Corvallis Community Band concert features soprano Gale Hazel and the Willamette Apprentice Ballet
On Sunday, March 11, the Corvallis Community Band presents its spring concert, aptly titled “Celebration of the Arts.” The band will perform a wide variety of music styles ranging from musical theater to cinema, opera to jazz.
The concert program consists of 11 songs, with familiar music like Gershwin’s “Strike Up the Band” and the themes from Forrest Gump and select Pixar movies like “Ratatouille” and “Toy Story,” to lesser known pieces such as movements from composer Modest Mussorgsky’s “Pictures at an Exhibition,” “The Hut on Fowl’s Legs (Baba-Yagá)” and “The Great Gate of Kiev.”
Featured guest and soprano Gale Hazel will accompany the band for selections from Bizet’s “Carmen,” as well as the song “But Not For Me” from the musical “Girl Crazy.”
But what really makes the concert a celebration of the arts is its collaboration of music, dance and visual arts, all of which will culiminate in the finale “Stars and Stripes” — “a multimedia spectacular,” said Corvallis Community Band director Steve Matthes.
“The intent is that a variety of performing arts and one visual art are going to be celebrated through the music of the Corvallis Community Band,” he said.
“I knew I was going to invite the dancers from Willamette Apprentice Ballet, and so we were going to do some ballet music, and I had thought about sometime ago also doing selections from ‘Carmen,’ with our wonderful vocalist, Gale Hazel. And so there were two art forms right there.”
Music and dance are a natural collaboration, but Matthes intends to include one more art form in his celebration: visual art.

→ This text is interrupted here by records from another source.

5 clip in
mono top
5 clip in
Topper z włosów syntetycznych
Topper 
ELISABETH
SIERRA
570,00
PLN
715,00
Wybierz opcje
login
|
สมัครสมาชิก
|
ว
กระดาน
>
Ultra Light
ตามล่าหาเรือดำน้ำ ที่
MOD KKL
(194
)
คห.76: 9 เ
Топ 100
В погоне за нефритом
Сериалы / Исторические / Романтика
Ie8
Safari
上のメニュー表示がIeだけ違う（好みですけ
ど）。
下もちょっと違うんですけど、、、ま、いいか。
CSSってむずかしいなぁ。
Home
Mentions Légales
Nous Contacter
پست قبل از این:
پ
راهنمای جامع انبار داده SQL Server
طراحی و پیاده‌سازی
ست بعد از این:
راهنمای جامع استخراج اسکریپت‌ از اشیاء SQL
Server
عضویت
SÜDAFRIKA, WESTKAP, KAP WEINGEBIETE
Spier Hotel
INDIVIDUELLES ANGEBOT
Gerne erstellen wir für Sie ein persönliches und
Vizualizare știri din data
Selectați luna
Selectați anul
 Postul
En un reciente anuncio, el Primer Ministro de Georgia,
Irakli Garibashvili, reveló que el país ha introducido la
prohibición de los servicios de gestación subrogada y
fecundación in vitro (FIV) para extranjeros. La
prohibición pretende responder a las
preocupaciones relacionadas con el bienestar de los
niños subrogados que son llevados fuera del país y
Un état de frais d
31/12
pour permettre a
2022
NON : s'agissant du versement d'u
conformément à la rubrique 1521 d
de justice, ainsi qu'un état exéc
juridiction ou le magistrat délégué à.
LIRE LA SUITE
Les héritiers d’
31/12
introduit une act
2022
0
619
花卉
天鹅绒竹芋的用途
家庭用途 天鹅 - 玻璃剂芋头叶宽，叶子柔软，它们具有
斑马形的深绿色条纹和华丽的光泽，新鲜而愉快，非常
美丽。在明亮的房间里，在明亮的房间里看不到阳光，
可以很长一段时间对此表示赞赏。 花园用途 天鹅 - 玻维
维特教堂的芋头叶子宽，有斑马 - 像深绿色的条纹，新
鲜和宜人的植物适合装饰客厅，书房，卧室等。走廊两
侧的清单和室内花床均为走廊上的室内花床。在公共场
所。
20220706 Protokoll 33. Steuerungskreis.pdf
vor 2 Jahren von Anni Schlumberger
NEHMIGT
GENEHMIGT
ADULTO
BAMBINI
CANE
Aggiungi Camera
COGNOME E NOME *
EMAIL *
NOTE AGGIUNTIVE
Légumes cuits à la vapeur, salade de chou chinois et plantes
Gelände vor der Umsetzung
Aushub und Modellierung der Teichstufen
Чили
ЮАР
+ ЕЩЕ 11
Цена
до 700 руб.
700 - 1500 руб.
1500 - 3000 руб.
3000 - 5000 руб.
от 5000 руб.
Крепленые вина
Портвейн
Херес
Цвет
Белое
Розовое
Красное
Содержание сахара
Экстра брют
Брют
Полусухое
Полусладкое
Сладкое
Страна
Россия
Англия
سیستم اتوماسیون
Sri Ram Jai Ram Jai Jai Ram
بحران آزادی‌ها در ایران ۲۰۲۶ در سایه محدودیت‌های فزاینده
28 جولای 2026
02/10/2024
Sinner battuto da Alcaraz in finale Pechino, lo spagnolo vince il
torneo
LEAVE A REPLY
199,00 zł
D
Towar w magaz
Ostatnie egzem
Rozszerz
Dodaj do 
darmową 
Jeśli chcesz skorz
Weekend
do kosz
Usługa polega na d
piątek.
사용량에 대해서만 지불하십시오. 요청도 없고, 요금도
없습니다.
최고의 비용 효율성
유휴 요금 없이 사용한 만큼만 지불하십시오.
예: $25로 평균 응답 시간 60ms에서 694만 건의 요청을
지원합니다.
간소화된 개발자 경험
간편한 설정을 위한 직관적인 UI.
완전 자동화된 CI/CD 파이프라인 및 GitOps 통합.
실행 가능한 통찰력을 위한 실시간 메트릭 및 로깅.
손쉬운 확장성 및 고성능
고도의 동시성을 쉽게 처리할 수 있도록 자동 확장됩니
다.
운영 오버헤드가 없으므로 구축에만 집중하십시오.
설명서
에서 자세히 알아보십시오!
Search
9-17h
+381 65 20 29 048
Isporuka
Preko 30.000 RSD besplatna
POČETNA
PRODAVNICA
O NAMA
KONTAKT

“We had played a number of years ago a piece celebrating the work of Pablo Picasso,” he said. “This time I decided we would show Picasso’s paintings on a power point display while we’re playing the piece, so that adds visual arts as well.”
The Willamette Apprentice Ballet will join the band for two pieces, Luigini’s “Ballet Egyptien” and John Philip Sousa’s “Stars and Stripes.”
When the band stikes up Luigini’s “Ballet Egyptien,” ballerinas in classic black tutus will twirl amid the ballerinas costumed in Egyptian garb, bronze armlets glinting in the light as they dance across the stage.
Matthes chose the piece “Ballet Egyptien” because of the ease with which it lends itself to beint interpreted through ballet.
“(‘Ballet Egyptien’) is a plotless piece,” said Willamette Apprentice Ballet director and choreographer Megan Skinner. “It’s kind of inspired by the late 18th and 19th Century ballets. Western Europeans were fascinated by exotic countries like Africa and Arabia, and they would put together these ballets that don’t have much of a story. It’s all about exotic slave girls and scantily clad people and different religions, paganism and multiple gods, and dare I say, concubines.”
As with “Ballet Egyptien,” the dance accompaniment to “Stars and Stripes” — also choreographed by Skinner — goes easily hand in hand with the music.
“It’s standard 18th, 19th century ballet music,” Skinner said. “Everything is written in either 4/4 or 3/4 time, and has a lot of repetition in the melodies.”
For the dancers, the concert is a rare opportunity for them to dance to a live orchestra.
“I think it’s important for them to dance to live music,” Matthes said. “Most do not get that opportunity — it’s all recorded music that they practice and perform to.”
“It’s a real treat for the dancers,” Skinner said. “It’s a real learning experience, because with live music you never know. The tempo might be faster than they’re used to, or slower, or the dancers might get lost and they have to listen to a landmark in the music.”
As for the audience, opportunities for a dance audience to hear music they wouldn’t otherwise and for a band audience to experience dance are rare as well.
“You don’t see it that often in Corvallis, or even in Portland or Eugene. They both have professional ballet companies, but not all of their shows can afford a live orchestra,” Skinner said.
“Collaborations of (this) type are very good,” Matthes said. “And some great music has been written for dance and we’re going to play some that not many people have heard. ‘Ballet Egyptien’ is not performed very often now.”